- TASK REQUIREMENTS
Gather each line of the rows below that contains the string "rate". Only matches with the same uppercase and lowercase letters count.

START EXCERPTED DATA

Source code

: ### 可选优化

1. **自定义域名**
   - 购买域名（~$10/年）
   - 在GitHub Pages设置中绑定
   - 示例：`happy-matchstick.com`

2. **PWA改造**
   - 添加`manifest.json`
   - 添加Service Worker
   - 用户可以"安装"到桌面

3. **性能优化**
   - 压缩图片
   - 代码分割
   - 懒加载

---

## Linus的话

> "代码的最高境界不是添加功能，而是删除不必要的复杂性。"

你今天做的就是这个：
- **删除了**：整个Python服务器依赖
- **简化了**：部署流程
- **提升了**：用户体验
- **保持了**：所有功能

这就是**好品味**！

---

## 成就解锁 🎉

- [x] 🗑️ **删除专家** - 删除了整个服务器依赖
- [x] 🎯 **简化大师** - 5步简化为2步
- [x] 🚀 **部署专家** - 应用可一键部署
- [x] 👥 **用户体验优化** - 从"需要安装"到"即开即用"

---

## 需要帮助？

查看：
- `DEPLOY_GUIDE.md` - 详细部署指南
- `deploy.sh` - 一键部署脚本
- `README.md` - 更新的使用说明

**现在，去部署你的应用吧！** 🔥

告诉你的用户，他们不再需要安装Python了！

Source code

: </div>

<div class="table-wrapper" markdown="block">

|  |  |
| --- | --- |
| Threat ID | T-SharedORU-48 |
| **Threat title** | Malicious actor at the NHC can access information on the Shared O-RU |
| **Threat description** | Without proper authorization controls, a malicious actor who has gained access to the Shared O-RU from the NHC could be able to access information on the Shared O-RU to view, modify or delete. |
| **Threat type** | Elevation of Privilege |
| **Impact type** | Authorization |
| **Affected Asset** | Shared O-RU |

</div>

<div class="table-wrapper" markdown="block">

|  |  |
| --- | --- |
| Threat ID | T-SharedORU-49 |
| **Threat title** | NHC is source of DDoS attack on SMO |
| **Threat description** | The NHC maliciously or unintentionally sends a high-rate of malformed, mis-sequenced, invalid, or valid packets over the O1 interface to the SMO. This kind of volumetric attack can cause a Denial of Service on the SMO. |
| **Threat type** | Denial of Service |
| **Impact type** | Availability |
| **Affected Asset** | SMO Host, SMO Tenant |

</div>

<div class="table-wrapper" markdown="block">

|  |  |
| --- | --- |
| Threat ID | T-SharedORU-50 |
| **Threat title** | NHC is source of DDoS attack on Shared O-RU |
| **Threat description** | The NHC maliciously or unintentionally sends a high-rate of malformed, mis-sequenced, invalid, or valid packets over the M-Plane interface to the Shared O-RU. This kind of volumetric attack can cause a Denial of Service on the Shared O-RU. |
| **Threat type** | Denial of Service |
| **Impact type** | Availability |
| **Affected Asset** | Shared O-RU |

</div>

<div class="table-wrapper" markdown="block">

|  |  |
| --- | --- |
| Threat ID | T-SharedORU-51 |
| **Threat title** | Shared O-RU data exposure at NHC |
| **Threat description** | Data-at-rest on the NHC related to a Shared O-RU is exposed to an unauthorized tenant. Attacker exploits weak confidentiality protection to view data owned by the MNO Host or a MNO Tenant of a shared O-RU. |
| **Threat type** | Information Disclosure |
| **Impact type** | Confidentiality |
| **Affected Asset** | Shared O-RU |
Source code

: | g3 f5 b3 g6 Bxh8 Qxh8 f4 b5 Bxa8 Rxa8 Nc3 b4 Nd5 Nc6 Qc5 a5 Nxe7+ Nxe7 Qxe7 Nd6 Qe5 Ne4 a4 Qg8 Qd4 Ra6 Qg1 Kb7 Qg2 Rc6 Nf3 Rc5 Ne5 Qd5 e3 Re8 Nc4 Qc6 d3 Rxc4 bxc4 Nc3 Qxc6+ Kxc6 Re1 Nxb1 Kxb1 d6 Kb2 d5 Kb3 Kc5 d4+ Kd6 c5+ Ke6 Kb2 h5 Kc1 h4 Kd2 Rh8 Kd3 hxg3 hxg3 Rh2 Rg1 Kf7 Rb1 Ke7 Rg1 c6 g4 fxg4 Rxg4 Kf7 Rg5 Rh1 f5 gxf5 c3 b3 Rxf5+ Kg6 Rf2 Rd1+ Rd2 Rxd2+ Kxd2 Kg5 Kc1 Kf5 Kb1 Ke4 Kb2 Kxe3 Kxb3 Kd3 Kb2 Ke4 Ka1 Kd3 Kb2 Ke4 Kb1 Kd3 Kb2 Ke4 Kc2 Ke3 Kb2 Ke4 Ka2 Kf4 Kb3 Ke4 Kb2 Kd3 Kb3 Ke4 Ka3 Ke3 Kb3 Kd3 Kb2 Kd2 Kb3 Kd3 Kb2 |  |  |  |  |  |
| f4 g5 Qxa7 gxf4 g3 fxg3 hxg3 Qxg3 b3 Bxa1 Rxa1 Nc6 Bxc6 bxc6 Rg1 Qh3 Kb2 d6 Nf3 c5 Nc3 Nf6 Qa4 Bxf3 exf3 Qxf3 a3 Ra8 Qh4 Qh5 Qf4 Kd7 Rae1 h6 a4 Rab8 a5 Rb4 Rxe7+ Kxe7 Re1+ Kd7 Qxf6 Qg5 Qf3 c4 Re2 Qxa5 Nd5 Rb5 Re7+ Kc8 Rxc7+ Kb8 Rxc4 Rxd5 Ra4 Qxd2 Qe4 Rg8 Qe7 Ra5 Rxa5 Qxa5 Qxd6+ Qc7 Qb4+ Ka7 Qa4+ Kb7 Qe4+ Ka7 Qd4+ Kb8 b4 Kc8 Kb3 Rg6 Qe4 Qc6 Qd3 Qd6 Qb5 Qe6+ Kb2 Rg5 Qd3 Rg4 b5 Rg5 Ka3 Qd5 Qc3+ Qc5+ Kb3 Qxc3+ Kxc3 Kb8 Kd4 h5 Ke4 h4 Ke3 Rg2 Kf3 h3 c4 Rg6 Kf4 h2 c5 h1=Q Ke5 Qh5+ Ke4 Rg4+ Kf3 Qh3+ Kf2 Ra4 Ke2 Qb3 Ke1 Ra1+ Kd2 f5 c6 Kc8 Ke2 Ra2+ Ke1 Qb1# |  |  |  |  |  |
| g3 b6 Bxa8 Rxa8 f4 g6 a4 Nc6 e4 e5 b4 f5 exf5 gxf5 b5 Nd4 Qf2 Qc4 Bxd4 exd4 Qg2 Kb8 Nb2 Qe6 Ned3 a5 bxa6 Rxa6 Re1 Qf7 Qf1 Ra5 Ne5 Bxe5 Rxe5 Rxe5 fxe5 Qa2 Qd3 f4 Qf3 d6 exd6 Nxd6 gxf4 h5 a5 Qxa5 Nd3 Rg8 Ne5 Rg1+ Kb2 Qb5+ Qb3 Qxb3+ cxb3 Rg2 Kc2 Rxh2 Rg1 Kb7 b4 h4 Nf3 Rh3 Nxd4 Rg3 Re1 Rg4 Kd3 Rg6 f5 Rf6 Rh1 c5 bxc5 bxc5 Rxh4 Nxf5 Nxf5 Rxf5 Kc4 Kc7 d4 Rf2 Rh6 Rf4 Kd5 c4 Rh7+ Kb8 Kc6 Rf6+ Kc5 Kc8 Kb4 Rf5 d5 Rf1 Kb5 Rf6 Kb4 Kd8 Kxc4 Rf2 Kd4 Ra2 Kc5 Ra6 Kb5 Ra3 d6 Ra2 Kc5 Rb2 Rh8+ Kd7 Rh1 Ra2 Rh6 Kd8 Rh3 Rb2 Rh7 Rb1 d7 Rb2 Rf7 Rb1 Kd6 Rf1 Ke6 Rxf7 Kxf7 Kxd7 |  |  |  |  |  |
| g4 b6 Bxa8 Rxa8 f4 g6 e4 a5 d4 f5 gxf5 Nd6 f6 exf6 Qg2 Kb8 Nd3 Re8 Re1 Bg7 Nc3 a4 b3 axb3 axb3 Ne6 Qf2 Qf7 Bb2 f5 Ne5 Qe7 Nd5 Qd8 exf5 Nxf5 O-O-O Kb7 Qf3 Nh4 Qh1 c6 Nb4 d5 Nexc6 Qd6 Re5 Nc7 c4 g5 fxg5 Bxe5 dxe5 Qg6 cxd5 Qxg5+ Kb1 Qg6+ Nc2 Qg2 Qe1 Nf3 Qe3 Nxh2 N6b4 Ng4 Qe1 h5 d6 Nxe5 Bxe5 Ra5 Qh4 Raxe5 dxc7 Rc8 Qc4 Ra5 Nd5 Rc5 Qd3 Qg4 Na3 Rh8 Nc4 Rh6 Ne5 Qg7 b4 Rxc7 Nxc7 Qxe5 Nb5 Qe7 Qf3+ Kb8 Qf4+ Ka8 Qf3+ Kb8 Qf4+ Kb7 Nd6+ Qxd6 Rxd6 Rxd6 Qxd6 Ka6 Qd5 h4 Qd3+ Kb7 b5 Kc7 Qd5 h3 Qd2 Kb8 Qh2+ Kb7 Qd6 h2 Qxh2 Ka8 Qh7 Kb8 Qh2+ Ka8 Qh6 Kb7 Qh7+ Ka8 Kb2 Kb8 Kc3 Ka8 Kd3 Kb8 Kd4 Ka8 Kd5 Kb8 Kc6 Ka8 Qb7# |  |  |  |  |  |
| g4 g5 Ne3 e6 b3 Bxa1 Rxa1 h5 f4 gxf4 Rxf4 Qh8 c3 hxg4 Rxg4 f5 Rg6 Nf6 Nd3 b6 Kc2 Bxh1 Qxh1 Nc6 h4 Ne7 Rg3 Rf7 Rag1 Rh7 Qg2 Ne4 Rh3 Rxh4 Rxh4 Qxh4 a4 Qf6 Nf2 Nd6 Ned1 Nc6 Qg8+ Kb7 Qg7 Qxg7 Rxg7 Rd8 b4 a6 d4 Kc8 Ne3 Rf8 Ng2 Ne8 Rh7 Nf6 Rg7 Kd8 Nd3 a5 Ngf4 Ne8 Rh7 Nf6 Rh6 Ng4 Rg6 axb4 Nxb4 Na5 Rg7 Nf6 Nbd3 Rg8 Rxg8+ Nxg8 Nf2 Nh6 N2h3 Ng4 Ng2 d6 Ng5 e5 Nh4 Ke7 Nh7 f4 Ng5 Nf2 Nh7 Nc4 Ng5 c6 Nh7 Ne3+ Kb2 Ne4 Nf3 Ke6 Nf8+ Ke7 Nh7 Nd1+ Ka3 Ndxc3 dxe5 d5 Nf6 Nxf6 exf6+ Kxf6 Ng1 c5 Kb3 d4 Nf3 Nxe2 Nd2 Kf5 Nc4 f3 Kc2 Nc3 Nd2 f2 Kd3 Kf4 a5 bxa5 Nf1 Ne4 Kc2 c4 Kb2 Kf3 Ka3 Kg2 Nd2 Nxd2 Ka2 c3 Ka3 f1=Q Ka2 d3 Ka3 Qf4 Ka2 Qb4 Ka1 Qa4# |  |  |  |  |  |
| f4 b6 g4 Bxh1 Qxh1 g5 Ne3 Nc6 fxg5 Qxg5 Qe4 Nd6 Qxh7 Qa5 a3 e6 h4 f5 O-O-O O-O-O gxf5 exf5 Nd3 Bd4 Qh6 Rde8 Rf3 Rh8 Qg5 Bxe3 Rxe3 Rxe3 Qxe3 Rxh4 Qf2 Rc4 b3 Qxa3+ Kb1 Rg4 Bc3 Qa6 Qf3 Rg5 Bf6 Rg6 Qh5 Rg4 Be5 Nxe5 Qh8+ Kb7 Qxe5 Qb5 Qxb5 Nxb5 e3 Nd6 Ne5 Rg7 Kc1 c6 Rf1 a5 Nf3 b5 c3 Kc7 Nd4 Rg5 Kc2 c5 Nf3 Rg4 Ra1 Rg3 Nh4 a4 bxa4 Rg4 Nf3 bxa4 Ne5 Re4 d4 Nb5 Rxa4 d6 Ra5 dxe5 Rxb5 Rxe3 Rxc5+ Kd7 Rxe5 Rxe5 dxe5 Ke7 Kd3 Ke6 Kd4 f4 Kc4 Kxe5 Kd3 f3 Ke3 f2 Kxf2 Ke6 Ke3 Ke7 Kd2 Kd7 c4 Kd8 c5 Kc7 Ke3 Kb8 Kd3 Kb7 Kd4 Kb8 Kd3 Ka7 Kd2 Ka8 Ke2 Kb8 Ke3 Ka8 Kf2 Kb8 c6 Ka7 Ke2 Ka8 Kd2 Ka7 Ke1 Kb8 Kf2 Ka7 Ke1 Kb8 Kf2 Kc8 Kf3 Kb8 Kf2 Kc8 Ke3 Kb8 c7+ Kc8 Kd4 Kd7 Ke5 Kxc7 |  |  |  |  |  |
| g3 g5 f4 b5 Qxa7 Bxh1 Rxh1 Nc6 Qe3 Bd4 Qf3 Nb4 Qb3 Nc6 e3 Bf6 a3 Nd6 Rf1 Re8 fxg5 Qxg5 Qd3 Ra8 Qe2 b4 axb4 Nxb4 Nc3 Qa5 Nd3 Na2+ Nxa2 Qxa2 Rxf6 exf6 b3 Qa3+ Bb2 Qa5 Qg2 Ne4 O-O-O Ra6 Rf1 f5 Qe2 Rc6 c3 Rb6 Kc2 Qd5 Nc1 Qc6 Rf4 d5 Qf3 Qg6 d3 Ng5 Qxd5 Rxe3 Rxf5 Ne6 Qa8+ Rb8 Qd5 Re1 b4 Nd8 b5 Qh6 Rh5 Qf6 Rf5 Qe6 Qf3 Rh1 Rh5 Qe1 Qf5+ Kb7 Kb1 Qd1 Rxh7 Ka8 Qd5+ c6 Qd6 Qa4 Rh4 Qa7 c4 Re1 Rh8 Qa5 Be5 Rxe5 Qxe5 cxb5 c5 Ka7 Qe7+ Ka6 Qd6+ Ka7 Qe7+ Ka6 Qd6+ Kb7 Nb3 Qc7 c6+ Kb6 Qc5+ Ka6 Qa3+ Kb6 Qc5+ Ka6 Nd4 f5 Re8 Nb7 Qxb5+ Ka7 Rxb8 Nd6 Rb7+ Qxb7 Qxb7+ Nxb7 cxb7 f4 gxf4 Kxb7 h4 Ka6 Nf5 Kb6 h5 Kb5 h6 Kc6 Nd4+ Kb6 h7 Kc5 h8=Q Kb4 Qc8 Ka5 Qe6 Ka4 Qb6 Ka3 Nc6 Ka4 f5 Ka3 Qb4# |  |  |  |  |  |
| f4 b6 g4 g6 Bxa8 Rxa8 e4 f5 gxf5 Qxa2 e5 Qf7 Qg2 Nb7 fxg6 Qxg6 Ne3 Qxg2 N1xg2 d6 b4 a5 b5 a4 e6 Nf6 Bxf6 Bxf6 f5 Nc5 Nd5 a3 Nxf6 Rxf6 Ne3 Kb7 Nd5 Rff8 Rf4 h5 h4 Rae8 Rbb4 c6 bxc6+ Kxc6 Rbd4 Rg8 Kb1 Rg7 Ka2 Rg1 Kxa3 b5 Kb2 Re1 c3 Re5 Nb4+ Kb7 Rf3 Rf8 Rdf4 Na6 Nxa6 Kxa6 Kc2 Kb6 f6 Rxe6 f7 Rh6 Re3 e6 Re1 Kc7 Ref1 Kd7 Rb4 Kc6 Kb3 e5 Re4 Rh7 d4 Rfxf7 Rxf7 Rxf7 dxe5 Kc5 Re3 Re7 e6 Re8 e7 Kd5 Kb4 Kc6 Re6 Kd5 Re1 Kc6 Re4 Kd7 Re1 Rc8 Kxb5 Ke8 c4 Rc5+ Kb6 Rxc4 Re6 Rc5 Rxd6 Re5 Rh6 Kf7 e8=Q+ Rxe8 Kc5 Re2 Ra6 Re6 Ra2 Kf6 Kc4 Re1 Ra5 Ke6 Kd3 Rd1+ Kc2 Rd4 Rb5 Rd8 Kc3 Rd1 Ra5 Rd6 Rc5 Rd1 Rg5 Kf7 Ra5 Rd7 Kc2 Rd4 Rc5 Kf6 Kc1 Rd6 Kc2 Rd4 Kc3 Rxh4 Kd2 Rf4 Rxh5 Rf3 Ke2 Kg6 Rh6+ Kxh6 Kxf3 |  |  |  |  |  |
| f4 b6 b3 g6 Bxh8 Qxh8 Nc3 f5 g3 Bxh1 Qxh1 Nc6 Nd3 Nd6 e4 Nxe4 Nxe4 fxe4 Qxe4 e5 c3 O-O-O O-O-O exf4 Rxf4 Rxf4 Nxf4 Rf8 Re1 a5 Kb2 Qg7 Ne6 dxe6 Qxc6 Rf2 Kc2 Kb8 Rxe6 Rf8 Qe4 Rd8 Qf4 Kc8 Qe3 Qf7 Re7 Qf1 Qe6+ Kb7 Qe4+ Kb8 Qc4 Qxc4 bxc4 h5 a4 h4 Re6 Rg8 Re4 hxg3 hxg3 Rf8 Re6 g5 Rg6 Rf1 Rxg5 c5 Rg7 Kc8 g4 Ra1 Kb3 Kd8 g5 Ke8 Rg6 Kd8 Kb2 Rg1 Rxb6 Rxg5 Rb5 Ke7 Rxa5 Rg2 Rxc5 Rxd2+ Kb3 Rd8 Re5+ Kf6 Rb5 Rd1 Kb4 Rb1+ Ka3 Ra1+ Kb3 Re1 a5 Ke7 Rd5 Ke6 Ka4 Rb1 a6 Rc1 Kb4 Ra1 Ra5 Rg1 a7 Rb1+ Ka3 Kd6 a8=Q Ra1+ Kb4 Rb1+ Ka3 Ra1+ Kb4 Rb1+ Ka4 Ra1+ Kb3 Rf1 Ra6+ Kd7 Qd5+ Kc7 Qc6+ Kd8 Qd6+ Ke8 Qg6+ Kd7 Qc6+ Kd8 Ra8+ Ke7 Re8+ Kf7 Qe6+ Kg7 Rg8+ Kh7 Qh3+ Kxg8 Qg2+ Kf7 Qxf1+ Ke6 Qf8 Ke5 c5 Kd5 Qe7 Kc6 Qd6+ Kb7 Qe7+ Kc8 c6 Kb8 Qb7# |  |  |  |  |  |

END EXCERPTED DATA

- EXERCISE OUTPUT
| **Threat description** | The NHC maliciously or unintentionally sends a high-rate of malformed, mis-sequenced, invalid, or valid packets over the O1 interface to the SMO. This kind of volumetric attack can cause a Denial of Service on the SMO. |
| **Threat description** | The NHC maliciously or unintentionally sends a high-rate of malformed, mis-sequenced, invalid, or valid packets over the M-Plane interface to the Shared O-RU. This kind of volumetric attack can cause a Denial of Service on the Shared O-RU. |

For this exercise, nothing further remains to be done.